Chairman of the board

Mats Williamson (1958)

Board member

Eva Nygren (1955)

Board member

Tove Elisabeth Pettersen (1970)

Board member

Outi Henriksson (1969)

Board member

Heikki Allonen (1954)

Board member

Karin Bing Orgland (1959)

Board member

Executive management

Henning Olsen

CEO

Ole Anton Guldsvik

CFO

Robert Röder

EVP & MD NRC Group Sweden

Harri Lukkarinen

EVP & MD NRC Group Finland

Lene Engebretsen

EVP & Head of Communications

Arild Ingar Moe

EVP & MD NRC Group Norway

Jussi Mattsson

EVP & Head of Strategy and Business Development

Marianne Ulland Kellmer

EVP & Head of HR

Committees

Nomination committee

NRC Group has established a nomination committee composed of three members, who shall be shareholders or shareholder representatives.

The nomination committee shall give its recommendation to the general meeting on election of and compensation to members of the Board of Directors, in addition to election of members of the nomination committee. The proposals will be justified and presented to the general meeting together with supporting documents for the general meeting.

The current members of the nomination committee are:

  • Kjell Forsén (committee leader)
  • Lasse Olsen
  • Ole-Wilhelm Meyer

The current members are elected with a term until the company’s ordinary general meeting in 2022. All members are independent of the Board of Directors and the executive management.

Nomination of candidates to the Board

NRC Group’s shareholders are entitled to nominate candidates to the Board of Directors of NRC Group ASA. Nominations are submitted by sending an e-mail to Alfred.beck[@]nrcgroup.com.

Nominations must be received well in advance to be considered for the election at NRC Groups annual general meeting that year.

All proposals should include information about the candidate, reasons for consideration and contact information to the person the candidate is nominated by.

Audit committee

The Board of Directors has established an audit committee, currently consisting of the following two members:

  • Tove Elisabeth Pettersen (Chair)
  • Outi Henriksson

The main tasks of the audit committee are to prepare the Board of Directors’ supervision of the company’s financial reporting process; monitor the systems for internal control and risk management; have continuous contact with the company's auditor regarding the audit of the annual accounts; and review and monitor the independence of the company's auditor, including in particular the extent to which services than auditing provided by the auditor or the audit firm represent a threat to the independence of the auditor.

The audit committee reports and makes recommendations to the Board, but the Board of Directors retains responsibility for implementing such recommendations.

Compensation committee

The Board of Directors has established a compensation committee composed of two Board members.

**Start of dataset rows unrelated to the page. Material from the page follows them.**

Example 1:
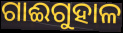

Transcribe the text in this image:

ଗାଈଗୁହାଳ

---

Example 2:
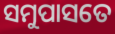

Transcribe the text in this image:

ସମୁପାସତେ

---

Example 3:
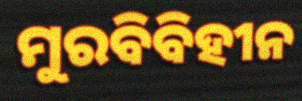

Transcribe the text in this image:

ମୁରବିବିହୀନ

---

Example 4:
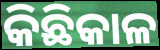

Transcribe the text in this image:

କିଛିକାଳ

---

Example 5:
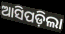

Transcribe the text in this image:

ଆସିପଡ଼ିଲା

The current members of the compensation committee are:

  • Rolf Jansson (Chair)
  • Eva Nygren

The primary purpose of the compensation committee is to assist and facilitate the decision making of the Board of Directors in matters relating to the remuneration of the executive management of the Group, reviewing recruitment policies, career planning and management development plans, and prepare matters relating to other material employment issues in respect of the executive management.

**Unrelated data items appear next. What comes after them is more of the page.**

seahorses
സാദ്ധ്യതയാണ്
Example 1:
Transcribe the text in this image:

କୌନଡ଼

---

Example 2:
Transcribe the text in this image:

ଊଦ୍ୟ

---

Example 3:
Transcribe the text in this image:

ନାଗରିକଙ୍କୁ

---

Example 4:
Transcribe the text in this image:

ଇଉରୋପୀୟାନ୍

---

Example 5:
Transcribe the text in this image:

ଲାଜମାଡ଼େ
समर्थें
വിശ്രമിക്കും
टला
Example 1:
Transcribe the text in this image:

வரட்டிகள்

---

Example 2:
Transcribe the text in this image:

The compensation committee reports and makes recommendations to the Board of Directors, but the Board of Directors retains responsibility for implementing such recommendations.

Project committee

The Board of Directors has established a project committee composed of two Board members. The current members of the project committee are:

  • Mats Williamson (Chair)
  • Heikki Allonen

The main purpose of the project committee is to assist and evaluate the risk in tender offerings with total value exceeding NOK 250 million. The committee shall assess whether the Group has made necessary work in connection with tender offerings to eliminate risk and ensure good project execution prior to submission. Further, the committee assesses whether the project is coherent with the strategies and frameworks that the Board of Directors has decided that NRC Group shall work within.